From Cancer to Queen
Looking at me today, you would never know I spent two years recovering from six months of chemotherapy, a double mastectomy, and three months of radiation. I don’t think any cancer survivor ever expects to travel this road. It was the hardest three years of my life. However, when I look back now, I know I went through this journey for a purpose: to become well.
I found the lump in my breast while doing a self-exam at home. This wasn’t the miraculous part: I had spent 30 minutes watching a breast-cancer program and saw something I never saw before, which led to my discovery.
I remember waking up early before anyone in my house that Saturday morning in June 2016. I turned on the television, only to find there was nothing on that I wanted to see, so I ended up watching a program on breast cancer. They showed pictures of what breast cancer can look like. I saw a picture of a dimple and decided I would take a look in the mirror. I did a double take as I lifted my arm and saw a dimple on my breast. It looked like a cellulite dimple. I felt around the area and knew it was a lump.

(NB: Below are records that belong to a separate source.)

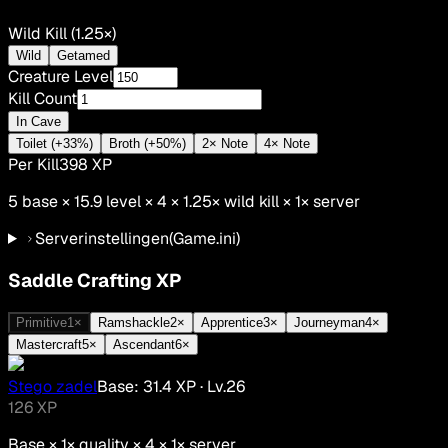
Wild Kill (1.25×)
Wild
Getamed
Creature Level
Kill Count
In Cave
Toilet (+33%)
Broth (+50%)
2× Note
4× Note
Per Kill
398
XP
5
base ×
15.9
level × 4 ×
1.25
×
wild kill
×
1
× server
Serverinstellingen
(Game.ini)
Saddle Crafting XP
Primitive
1
×
Ramshackle
2
×
Apprentice
3
×
Journeyman
4
×
Mastercraft
5
×
Ascendant
6
×
Stego zadel
Base:
31.4
XP
· Lv.
26
126
XP
Base ×
1
× quality × 4 ×
1
× server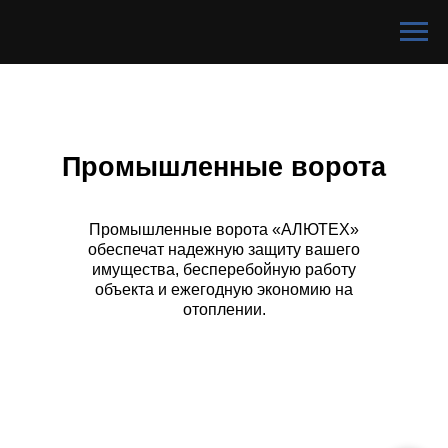
Промышленные ворота
Промышленные ворота «АЛЮТЕХ»
обеспечат надежную защиту вашего
имущества, бесперебойную работу
объекта и ежегодную экономию на
отоплении.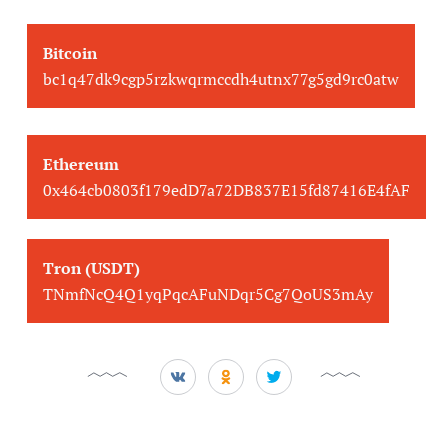
Bitcoin
bc1q47dk9cgp5rzkwqrmccdh4utnx77g5gd9rc0atw
Ethereum
0x464cb0803f179edD7a72DB837E15fd87416E4fAF
Tron (USDT)
TNmfNcQ4Q1yqPqcAFuNDqr5Cg7QoUS3mAy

On Monday, I immediately scheduled every test I needed that week, from a mammogram to a biopsy. By Friday, my nurse called me and I heard the words, “Candi, it’s cancer.” From that day forward, I began documenting my journey and shared it just so I could help another women save her life. After chemo, I wore a wig for a few weeks but soon stopped wearing it when I shaved my head. I got stopped throughout the day by women who just had to tell me they were a survivor or they’d lost someone to cancer. I never knew how many brave warriors I was surrounded by in my office alone.
The diagnosis changed my life in more ways than one. I began researching day and night because I wasn’t getting answers from doctors. I switched up my family’s eating habits, incorporating organic foods and eliminating foods with preservatives. I started exercising and limiting stress. I finally arrived at a place where I truly valued my life enough to take care of me.

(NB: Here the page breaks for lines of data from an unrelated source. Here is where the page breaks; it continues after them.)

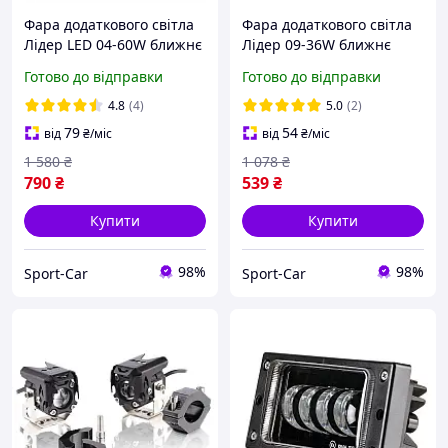
Фара додаткового світла
Фара додаткового світла
Лідер LED 04-60W ближнє
Лідер 09-36W ближнє
світло з ДХО (1шт)
світло з СТК (1шт)
Готово до відправки
Готово до відправки
4.8
(4)
5.0
(2)
79
54
від
₴
/міс
від
₴
/міс
1 580
₴
1 078
₴
790
₴
539
₴
Купити
Купити
98%
98%
Sport-Car
Sport-Car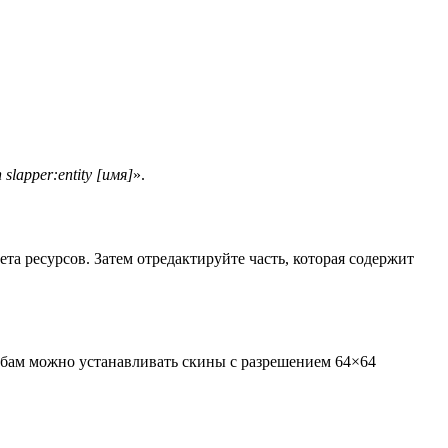
slapper:entity [имя]
».
та ресурсов. Затем отредактируйте часть, которая содержит
обам можно устанавливать скины с разрешением 64×64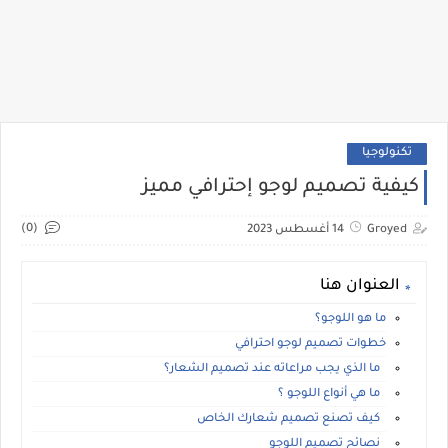
تكنولوجيا
كيفية تصميم لوجو إحترافي مميز
(0)
Groyed
14 أغسطس 2023
العنوان هنا
ما هو اللوجو؟
خطوات تصميم لوجو احترافي
ما الذي يجب مراعاته عند تصميم الشعار؟
ما هي أنواع اللوجو ؟
كيف تصنع تصميم شعارك الخاص
نصائح تصميم اللوجو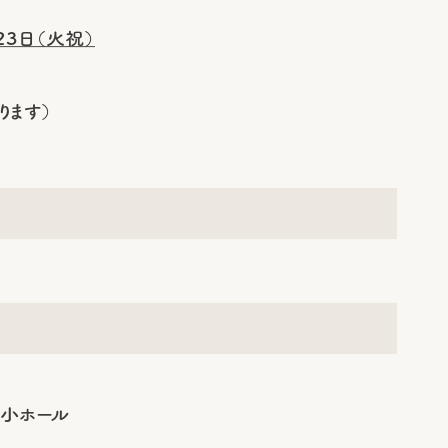
23日（火祝）
ります）
)
 小ホール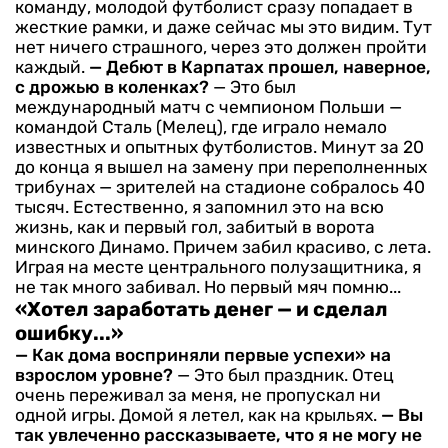
команду, молодой футболист сразу попа­дает в
жесткие рамки, и даже сейчас мы это видим. Тут
нет ни­чего страшного, через это должен пройти
каждый.
— Дебют в Карпатах про­шел, наверное,
с дрожью в ко­ленках?
— Это был
международный матч с чемпионом Польши —
командой Сталь (Мелец), где играло немало
известных и опыт­ных футболистов. Минут за 20
до конца я вышел на замену при пе­реполненных
трибунах — зрите­лей на стадионе собралось 40
ты­сяч. Естественно, я запомнил это на всю
жизнь, как и первый гол, забитый в ворота
минского Ди­намо. Причем забил красиво, с лета.
Играя на месте центрально­го полузащитника, я
не так много забивал. Но первый мяч помню...
«Хотел заработать денег — и сделал
ошибку...»
— Как дома восприняли пер­вые успехи» на
взрослом уровне?
— Это был праздник. Отец
очень переживал за меня, не пропускал ни
одной игры. Домой я летел, как на крыльях.
— Вы
так увлеченно расска­зываете, что я не могу не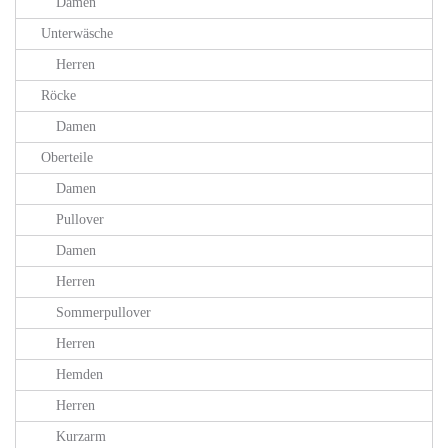
Damen
Unterwäsche
Herren
Röcke
Damen
Oberteile
Damen
Pullover
Damen
Herren
Sommerpullover
Herren
Hemden
Herren
Kurzarm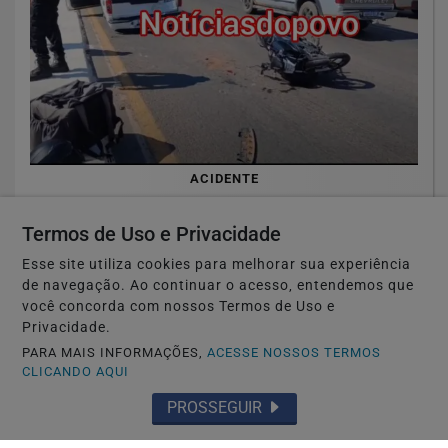
ACIDENTE
Vídeo:Grave acidente após roda de
caminhonete se soltar.
Termos de Uso e Privacidade
Esse site utiliza cookies para melhorar sua experiência
Saiba Mais
de navegação. Ao continuar o acesso, entendemos que
você concorda com nossos Termos de Uso e
Privacidade.
PARA MAIS INFORMAÇÕES,
ACESSE NOSSOS TERMOS
CLICANDO AQUI
PROSSEGUIR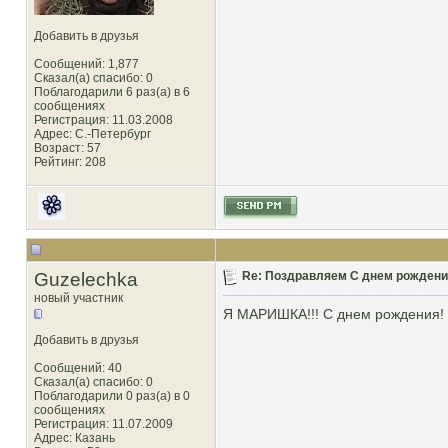
Добавить в друзья
Сообщений: 1,877
Сказал(а) спасибо: 0
Поблагодарили 6 раз(а) в 6
сообщениях
Регистрация: 11.03.2008
Адрес: С.-Петербург
Возраст: 57
Рейтинг
: 208
Guzelechka
Re: Поздравляем С днем рождени
новый участник
Я МАРИШКА!!! С днем рождения! С
Добавить в друзья
Сообщений: 40
Сказал(а) спасибо: 0
Поблагодарили 0 раз(а) в 0
сообщениях
Регистрация: 11.07.2009
Адрес: Казань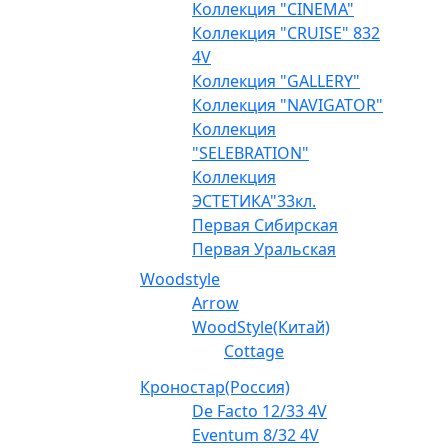
Коллекция "CINEMA"
Коллекция "CRUISE" 832
4V
Коллекция "GALLERY"
Коллекция "NAVIGATOR"
Коллекция
"SELEBRATION"
Коллекция
ЭСТЕТИКА"33кл.
Первая Сибирская
Первая Уральская
Woodstyle
Arrow
WoodStyle(Китай)
Cottage
Кроностар(Россия)
De Facto 12/33 4V
Eventum 8/32 4V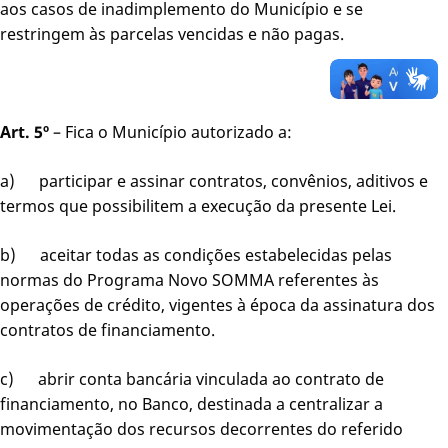
aos casos de inadimplemento do Município e se
restringem às parcelas vencidas e não pagas.
Art. 5º
– Fica o Município autorizado a:
a) participar e assinar contratos, convênios, aditivos e
termos que possibilitem a execução da presente Lei.
b) aceitar todas as condições estabelecidas pelas
normas do Programa Novo SOMMA referentes às
operações de crédito, vigentes à época da assinatura dos
contratos de financiamento.
c) abrir conta bancária vinculada ao contrato de
financiamento, no Banco, destinada a centralizar a
movimentação dos recursos decorrentes do referido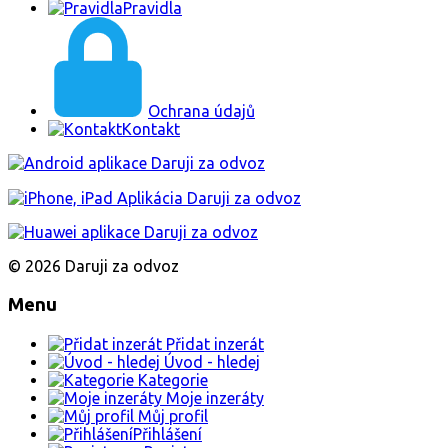
Pravidla
Ochrana údajů
Kontakt
© 2026 Daruji za odvoz
Menu
Přidat inzerát
Úvod - hledej
Kategorie
Moje inzeráty
Můj profil
Přihlášení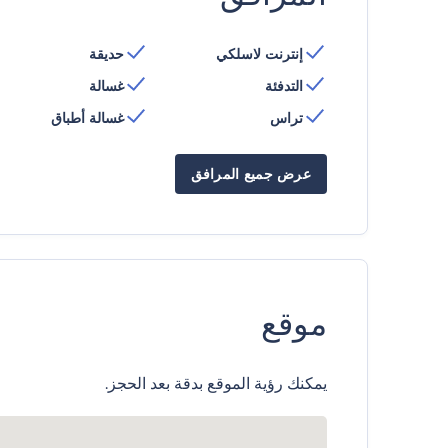
إنترنت لاسلكي
حديقة
التدفئة
غسالة
تراس
غسالة أطباق
عرض جميع المرافق
موقع
يمكنك رؤية الموقع بدقة بعد الحجز.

You see, I had hormone-positive breast cancer, stage 3. This wasn’t hereditary. I knew there were some things I could have done differently in my lifetime that would have helped me avoid cancer. At the same time, I felt angry—why didn’t anyone educate me as a young woman about wellness and breast health? I knew it was my mission to share my story so other women, young and old, would know the impacts of stress and poor diet.
I am thankful now for the journey. I know my daughter’s life will be marked by wellness and self-care because of what I’ve gone through. I know that by sharing my story, I’ll help a woman get the mammogram she has been putting off. I know I want to spread hope. My journey toward wellness is one that so many survivors experience, and we are forever changed by it.